ML: When you say, What took so long? — that’s a beautiful way to phrase it, because I like to think of it now as some sort of necessary exile that resulted in this book. But some of the reasons for taking that break were aesthetic, and some were practical. I had done a number of books then, starting with I Smell Esther Williams and ending with The Tetherballs of Bougainville. And I thought at the time that I had thoroughly explored a series of issues about writing fiction, and I wanted to take a break because I wasn’t feeling a kind of urgency or avidity about it anymore. When I say “explored,” I don’t necessarily mean I worked from a more primitive exploration in the first book and then peaked with the most sophisticated in the last. I’m not even sure that’s the case.
But when I started publishing, I was woefully naive about the career of a writer. I didn’t know you had to put a book out every couple of years to renew your membership in the club of writers. I just thought you did it because you were overtaken by a burst of enthusiasm about venturing into certain places. I wasn’t thrilled with the idea that this is what you have to do to make a career. And then my wife and I had a kid, and I started to think things through more practically. I had a little bubble of public attention at that time, and I already knew that wasn’t going to last forever. So there were two factors simultaneously: one was a certain fatigue with this automotive model of putting out a book each year or two, and the other was the desire to try some other things that might be lucrative, like journalism or teaching. I mean, I could go on about why I didn’t end up doing those things, why I didn’t teach, if you’re interested.

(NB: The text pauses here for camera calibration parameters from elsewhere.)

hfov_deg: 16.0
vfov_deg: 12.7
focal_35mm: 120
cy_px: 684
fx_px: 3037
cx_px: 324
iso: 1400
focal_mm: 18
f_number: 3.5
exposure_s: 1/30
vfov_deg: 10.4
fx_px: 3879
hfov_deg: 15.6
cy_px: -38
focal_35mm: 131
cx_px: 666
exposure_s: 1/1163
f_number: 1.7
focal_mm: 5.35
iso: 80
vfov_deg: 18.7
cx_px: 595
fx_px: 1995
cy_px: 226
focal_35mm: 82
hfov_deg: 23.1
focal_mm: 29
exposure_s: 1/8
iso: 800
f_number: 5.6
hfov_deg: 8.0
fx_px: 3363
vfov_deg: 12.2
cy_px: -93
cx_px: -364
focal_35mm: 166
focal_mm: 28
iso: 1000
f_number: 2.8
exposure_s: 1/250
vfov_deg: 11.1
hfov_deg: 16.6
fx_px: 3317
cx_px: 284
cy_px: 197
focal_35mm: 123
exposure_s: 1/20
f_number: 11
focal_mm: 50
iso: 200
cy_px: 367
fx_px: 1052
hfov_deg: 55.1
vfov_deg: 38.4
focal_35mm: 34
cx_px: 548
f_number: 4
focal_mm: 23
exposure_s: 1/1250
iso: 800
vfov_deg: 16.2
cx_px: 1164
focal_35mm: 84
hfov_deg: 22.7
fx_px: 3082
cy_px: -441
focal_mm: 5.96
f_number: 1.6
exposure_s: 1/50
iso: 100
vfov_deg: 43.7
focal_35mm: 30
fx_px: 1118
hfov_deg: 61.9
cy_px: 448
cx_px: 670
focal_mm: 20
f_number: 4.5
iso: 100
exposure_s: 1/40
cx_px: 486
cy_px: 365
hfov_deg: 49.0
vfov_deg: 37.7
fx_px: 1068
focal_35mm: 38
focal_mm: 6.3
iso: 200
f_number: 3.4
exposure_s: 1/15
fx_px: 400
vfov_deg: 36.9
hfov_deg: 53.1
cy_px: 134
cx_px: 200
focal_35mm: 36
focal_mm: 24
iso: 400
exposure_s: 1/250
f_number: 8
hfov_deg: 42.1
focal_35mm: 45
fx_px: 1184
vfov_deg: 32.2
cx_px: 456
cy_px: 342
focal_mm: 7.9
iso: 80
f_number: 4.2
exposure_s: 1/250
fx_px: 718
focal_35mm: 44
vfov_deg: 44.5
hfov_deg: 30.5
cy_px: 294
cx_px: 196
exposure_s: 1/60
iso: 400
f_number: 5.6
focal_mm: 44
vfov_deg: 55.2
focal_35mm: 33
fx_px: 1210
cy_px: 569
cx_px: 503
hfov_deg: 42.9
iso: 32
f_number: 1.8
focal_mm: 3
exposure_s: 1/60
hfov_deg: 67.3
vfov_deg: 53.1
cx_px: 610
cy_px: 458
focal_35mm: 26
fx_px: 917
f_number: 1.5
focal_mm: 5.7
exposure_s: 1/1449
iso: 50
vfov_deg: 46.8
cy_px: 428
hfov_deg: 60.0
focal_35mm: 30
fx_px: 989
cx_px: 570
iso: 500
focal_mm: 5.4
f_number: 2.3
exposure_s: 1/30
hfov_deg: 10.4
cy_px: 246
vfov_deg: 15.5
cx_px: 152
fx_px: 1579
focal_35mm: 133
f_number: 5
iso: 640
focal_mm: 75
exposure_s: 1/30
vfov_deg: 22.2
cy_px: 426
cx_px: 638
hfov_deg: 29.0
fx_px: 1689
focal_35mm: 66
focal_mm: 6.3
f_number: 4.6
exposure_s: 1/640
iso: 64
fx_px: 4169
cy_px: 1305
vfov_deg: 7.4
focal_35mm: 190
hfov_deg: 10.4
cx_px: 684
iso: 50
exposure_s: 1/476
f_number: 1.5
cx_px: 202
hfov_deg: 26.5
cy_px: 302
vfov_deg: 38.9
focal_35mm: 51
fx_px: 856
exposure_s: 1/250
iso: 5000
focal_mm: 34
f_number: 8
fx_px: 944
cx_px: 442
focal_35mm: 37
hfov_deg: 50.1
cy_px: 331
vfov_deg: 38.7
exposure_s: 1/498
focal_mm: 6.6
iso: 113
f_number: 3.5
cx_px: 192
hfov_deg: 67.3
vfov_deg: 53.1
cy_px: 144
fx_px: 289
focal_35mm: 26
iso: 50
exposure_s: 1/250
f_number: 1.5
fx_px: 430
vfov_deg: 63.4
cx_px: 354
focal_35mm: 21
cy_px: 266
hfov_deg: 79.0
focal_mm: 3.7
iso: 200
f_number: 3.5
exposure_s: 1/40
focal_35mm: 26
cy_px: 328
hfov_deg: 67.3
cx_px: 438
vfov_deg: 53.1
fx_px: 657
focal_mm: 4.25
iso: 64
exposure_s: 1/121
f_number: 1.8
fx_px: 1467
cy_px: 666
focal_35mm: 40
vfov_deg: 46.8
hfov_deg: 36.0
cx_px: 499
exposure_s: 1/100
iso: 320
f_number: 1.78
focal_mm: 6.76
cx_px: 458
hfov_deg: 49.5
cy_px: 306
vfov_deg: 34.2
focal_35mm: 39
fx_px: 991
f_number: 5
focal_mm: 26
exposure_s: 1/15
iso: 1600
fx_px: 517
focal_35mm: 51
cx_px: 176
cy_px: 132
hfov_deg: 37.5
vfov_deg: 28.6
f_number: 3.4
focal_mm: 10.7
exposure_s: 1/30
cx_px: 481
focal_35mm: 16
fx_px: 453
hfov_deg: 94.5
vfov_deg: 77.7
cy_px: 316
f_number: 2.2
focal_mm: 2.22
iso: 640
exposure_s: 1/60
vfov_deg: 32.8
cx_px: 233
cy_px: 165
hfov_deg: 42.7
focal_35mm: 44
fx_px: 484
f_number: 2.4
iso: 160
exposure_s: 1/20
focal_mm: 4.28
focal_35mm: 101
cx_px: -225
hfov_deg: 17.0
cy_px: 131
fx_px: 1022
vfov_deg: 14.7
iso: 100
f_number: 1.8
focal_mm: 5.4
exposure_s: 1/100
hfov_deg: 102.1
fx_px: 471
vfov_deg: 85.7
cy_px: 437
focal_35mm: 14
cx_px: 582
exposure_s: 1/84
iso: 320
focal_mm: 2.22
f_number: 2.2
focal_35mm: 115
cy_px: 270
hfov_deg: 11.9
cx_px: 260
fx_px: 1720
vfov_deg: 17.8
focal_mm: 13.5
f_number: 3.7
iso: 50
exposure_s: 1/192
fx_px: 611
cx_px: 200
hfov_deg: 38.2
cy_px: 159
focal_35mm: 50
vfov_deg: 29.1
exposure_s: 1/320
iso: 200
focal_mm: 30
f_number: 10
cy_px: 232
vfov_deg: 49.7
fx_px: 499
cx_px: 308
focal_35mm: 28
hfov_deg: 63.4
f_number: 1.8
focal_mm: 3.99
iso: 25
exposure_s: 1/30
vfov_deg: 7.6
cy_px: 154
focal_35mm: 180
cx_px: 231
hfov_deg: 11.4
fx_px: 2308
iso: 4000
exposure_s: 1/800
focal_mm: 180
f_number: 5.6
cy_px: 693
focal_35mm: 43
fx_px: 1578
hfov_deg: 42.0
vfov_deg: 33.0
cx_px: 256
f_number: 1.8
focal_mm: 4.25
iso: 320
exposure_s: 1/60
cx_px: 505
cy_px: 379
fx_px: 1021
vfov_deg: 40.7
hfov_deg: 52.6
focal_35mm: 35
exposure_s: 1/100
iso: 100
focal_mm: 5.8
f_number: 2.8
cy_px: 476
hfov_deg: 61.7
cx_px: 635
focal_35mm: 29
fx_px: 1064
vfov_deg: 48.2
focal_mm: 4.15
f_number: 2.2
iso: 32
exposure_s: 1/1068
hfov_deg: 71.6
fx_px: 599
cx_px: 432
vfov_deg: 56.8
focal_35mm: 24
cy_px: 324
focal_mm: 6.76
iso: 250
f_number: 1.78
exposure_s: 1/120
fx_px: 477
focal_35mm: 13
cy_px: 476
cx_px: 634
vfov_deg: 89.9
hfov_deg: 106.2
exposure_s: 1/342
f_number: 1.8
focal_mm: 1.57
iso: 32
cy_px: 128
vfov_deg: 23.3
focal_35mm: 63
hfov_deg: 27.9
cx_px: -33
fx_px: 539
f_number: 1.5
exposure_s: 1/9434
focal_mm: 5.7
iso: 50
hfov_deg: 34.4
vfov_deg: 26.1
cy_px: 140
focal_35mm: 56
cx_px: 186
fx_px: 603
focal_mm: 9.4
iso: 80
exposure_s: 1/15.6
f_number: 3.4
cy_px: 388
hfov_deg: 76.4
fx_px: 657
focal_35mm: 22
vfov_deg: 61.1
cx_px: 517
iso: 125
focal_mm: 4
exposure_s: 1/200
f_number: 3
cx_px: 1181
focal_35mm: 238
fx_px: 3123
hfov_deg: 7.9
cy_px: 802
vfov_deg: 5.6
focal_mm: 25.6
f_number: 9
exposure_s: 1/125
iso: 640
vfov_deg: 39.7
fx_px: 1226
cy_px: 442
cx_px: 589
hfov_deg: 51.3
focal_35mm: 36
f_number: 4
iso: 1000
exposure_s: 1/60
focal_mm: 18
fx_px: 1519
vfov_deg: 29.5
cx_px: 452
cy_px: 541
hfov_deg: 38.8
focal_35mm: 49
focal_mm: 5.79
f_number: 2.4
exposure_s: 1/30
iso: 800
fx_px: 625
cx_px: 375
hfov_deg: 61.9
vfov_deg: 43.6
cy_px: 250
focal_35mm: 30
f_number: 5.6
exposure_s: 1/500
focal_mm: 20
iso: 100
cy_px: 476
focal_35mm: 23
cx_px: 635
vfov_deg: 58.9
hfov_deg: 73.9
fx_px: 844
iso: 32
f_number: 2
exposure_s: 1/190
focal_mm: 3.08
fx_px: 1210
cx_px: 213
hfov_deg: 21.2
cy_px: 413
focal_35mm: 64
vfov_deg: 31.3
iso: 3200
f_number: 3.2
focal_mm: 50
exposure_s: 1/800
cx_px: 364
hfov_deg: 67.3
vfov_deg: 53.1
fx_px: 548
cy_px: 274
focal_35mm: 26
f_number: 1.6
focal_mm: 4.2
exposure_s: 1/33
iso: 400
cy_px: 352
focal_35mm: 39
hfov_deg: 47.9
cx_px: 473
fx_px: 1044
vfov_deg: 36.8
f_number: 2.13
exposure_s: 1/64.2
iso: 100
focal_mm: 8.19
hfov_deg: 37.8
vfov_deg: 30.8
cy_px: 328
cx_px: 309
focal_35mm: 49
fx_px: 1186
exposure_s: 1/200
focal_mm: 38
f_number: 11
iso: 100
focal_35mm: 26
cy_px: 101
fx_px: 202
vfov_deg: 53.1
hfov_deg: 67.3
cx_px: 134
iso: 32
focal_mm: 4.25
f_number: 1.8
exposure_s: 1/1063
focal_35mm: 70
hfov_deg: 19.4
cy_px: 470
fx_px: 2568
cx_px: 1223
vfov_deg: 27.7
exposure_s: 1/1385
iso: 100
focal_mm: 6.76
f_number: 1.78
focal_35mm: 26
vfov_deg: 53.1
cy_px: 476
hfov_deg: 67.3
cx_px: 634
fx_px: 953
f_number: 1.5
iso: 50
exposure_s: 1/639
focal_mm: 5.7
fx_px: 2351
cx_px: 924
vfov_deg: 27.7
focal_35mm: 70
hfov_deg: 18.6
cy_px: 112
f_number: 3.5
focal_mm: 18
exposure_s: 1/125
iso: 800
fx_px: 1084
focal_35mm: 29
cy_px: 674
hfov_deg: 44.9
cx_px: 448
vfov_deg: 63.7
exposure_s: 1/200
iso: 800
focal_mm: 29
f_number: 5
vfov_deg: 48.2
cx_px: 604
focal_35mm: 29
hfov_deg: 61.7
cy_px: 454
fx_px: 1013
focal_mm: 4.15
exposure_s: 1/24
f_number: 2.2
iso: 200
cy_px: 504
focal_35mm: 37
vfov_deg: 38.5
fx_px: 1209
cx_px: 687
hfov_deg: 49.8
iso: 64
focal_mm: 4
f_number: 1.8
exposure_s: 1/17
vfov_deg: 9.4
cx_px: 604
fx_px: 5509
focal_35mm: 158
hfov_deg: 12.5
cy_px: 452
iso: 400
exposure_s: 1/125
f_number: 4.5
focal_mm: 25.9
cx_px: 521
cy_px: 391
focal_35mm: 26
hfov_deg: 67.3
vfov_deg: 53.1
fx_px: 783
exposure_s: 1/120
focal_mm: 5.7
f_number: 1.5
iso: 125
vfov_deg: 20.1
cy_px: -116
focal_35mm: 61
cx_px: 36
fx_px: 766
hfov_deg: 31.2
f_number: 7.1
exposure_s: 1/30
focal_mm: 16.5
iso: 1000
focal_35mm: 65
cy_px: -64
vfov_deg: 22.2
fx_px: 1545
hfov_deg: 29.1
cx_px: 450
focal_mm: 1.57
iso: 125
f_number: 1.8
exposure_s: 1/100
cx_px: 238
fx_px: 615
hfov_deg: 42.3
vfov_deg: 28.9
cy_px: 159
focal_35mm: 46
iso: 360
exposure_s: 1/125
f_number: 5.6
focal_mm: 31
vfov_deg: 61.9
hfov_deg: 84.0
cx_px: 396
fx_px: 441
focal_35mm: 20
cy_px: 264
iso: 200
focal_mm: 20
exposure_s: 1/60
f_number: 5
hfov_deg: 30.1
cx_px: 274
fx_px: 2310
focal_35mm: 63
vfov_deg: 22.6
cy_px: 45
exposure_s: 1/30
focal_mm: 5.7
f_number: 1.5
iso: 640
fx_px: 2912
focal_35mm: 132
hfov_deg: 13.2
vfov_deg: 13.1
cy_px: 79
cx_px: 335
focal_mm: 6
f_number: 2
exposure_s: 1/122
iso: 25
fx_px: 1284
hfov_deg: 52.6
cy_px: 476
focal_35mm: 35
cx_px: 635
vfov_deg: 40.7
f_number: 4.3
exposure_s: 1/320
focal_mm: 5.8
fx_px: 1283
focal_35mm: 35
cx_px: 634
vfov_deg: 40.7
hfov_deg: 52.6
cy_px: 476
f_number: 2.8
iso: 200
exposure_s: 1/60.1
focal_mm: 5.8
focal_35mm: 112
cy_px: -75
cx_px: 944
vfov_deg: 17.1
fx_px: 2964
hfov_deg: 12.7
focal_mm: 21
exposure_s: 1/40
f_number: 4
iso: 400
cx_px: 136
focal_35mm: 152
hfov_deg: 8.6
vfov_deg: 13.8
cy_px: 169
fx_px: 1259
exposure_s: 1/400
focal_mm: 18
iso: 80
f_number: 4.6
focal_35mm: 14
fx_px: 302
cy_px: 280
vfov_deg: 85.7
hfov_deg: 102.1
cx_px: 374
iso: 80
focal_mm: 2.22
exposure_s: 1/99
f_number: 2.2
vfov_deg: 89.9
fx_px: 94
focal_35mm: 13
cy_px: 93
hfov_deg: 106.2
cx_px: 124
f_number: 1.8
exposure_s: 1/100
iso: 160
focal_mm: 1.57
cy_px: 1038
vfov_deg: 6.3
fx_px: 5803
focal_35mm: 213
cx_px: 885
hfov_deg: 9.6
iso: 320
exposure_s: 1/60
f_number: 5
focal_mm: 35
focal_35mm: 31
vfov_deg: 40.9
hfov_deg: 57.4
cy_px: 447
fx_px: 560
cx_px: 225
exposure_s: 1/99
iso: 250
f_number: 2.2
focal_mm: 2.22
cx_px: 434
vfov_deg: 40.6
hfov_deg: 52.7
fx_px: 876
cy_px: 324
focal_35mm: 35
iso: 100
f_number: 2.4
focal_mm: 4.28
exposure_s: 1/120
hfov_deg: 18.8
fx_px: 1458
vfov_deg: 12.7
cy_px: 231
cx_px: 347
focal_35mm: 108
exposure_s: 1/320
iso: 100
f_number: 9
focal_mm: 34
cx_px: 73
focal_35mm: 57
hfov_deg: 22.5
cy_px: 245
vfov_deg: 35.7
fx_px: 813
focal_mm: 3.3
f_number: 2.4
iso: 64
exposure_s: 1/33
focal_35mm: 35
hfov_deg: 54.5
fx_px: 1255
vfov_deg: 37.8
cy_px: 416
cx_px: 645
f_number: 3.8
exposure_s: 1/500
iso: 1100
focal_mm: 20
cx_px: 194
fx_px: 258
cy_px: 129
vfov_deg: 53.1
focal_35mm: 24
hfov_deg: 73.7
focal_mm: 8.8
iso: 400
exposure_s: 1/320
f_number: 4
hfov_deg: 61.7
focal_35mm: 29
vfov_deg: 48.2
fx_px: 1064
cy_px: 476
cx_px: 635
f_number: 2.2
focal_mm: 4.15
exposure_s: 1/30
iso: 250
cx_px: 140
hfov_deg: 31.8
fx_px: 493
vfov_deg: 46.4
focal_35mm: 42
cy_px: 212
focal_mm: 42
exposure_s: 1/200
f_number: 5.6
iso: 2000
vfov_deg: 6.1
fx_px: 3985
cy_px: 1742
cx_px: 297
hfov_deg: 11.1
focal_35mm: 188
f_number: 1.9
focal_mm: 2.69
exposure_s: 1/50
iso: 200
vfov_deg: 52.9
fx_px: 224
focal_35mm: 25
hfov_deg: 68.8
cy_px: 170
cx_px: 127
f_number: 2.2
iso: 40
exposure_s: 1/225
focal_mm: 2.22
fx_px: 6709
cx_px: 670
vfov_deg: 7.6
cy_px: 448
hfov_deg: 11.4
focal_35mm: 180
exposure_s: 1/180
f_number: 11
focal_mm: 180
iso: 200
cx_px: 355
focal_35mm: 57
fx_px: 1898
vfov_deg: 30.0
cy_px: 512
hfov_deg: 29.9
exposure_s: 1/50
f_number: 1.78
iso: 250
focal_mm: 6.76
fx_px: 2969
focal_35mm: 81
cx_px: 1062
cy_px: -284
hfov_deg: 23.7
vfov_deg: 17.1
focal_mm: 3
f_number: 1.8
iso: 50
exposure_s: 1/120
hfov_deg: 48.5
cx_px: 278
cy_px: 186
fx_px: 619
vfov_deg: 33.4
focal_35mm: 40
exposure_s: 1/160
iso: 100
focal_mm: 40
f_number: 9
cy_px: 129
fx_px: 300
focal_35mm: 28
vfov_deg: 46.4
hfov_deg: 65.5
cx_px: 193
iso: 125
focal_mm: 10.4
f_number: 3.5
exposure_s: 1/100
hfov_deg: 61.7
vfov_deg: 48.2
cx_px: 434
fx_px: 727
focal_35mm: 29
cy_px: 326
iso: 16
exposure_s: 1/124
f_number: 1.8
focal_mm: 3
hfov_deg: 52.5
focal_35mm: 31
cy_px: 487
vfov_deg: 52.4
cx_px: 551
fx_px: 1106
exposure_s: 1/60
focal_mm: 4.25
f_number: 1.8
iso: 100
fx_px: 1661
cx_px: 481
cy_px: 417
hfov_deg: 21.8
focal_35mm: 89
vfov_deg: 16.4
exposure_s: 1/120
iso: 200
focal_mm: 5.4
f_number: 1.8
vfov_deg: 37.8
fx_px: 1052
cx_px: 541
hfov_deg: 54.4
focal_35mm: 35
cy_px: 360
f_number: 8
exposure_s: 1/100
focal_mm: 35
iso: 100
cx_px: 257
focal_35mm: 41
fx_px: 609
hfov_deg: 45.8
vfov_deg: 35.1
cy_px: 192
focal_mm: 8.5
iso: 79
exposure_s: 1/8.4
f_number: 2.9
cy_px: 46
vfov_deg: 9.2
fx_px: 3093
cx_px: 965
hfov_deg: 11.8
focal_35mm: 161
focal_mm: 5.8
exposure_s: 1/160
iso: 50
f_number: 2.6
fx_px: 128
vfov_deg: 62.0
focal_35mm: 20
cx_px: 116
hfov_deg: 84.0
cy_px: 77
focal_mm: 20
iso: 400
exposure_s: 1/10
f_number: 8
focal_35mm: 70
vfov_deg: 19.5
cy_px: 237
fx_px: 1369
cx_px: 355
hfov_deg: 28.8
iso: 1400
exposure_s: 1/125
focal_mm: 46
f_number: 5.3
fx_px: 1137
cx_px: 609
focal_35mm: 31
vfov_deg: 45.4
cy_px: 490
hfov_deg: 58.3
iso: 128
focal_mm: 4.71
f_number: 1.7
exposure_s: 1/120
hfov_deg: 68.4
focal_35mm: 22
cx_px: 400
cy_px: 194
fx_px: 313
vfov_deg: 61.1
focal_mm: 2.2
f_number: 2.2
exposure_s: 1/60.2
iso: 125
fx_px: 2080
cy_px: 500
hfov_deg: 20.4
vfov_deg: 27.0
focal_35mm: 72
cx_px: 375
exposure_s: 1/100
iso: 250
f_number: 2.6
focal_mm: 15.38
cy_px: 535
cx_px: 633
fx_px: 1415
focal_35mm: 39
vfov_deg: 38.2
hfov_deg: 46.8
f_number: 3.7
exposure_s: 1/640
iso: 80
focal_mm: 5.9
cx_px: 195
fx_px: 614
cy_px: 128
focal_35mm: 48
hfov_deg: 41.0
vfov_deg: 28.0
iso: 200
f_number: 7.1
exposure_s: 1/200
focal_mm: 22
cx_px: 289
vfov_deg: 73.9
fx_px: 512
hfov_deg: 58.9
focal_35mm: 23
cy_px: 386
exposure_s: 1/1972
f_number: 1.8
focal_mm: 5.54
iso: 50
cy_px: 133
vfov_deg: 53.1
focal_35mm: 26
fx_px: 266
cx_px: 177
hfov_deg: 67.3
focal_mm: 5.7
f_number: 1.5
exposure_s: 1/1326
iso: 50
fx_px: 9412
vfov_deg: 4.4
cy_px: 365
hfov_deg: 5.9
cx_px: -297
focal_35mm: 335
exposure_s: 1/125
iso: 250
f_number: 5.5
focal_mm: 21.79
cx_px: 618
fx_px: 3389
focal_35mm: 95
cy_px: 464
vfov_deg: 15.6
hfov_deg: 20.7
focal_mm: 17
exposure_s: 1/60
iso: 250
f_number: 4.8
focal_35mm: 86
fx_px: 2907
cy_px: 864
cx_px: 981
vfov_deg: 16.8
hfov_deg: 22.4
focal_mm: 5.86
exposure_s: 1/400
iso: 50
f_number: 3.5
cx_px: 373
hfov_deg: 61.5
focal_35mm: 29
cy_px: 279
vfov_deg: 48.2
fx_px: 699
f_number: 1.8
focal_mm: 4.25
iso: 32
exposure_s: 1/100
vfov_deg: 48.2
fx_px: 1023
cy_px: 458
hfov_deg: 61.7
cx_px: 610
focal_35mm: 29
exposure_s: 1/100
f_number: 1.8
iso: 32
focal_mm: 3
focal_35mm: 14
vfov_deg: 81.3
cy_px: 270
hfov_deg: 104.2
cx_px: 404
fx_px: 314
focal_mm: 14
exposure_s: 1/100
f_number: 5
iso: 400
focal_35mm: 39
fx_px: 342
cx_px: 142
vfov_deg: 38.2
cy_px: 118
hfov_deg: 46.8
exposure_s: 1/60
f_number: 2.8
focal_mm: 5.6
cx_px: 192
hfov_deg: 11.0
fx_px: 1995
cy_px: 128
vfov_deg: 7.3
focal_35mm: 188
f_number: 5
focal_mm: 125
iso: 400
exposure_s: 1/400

RM: Well, what I’m really curious about is how this book called to you out of the silence. Was part of the twelve years thinking about how to write this book?
ML: To some degree I live like a kidnapping victim: just someone who is blindfolded and put in a trunk, and then the car stops and I’m let out. And if you look at any one period of time in my life, it seems like there’s some plotted trajectory, but it’s much more sporadic and random than that.
I think that a lot of the time was spent — again, some of this is very mundane — a lot of that time was spent working with other people on various things, like going back and forth to Los Angeles and working on all sorts of movie projects, some completely misbegotten and futile, some not. Different things like that, but all very collaborative projects.
I’m a very shy person who took to writing because I like being by myself, and in those years I found myself in a life that required such a degree of social activity that, eventually, it pressed me back into just wanting to be by myself. Certainly being confined within one’s thinking is one of the subjects of the book, you know, living within the universe of your own cognition. I wrote this book in such isolation. I had never written anything like this before. I didn’t show a sentence to anyone, from the beginning to the end. I didn’t do readings. All of those things can be comforting. You’re writing and you flash a little of it to someone and they appreciate it, and you think, OK. But I didn’t want that kind of comfort this time. I believed I needed to be steeped in the real, intransigently pure, lone wolf world of this book, that it would make this book such a strange piece of work if I had to just finally, truly trust myself about it the whole way through. It changed the taste of the book for me. And I love that so much more than any other thing — the feeling I get when I’m most involved in working, when writing this book. I feel the most vivid sense of being alive I have as a human being. And that’s what I had been away from for a long time, and it really did feel like a ridiculous exile, but one that was necessary when I look back on it.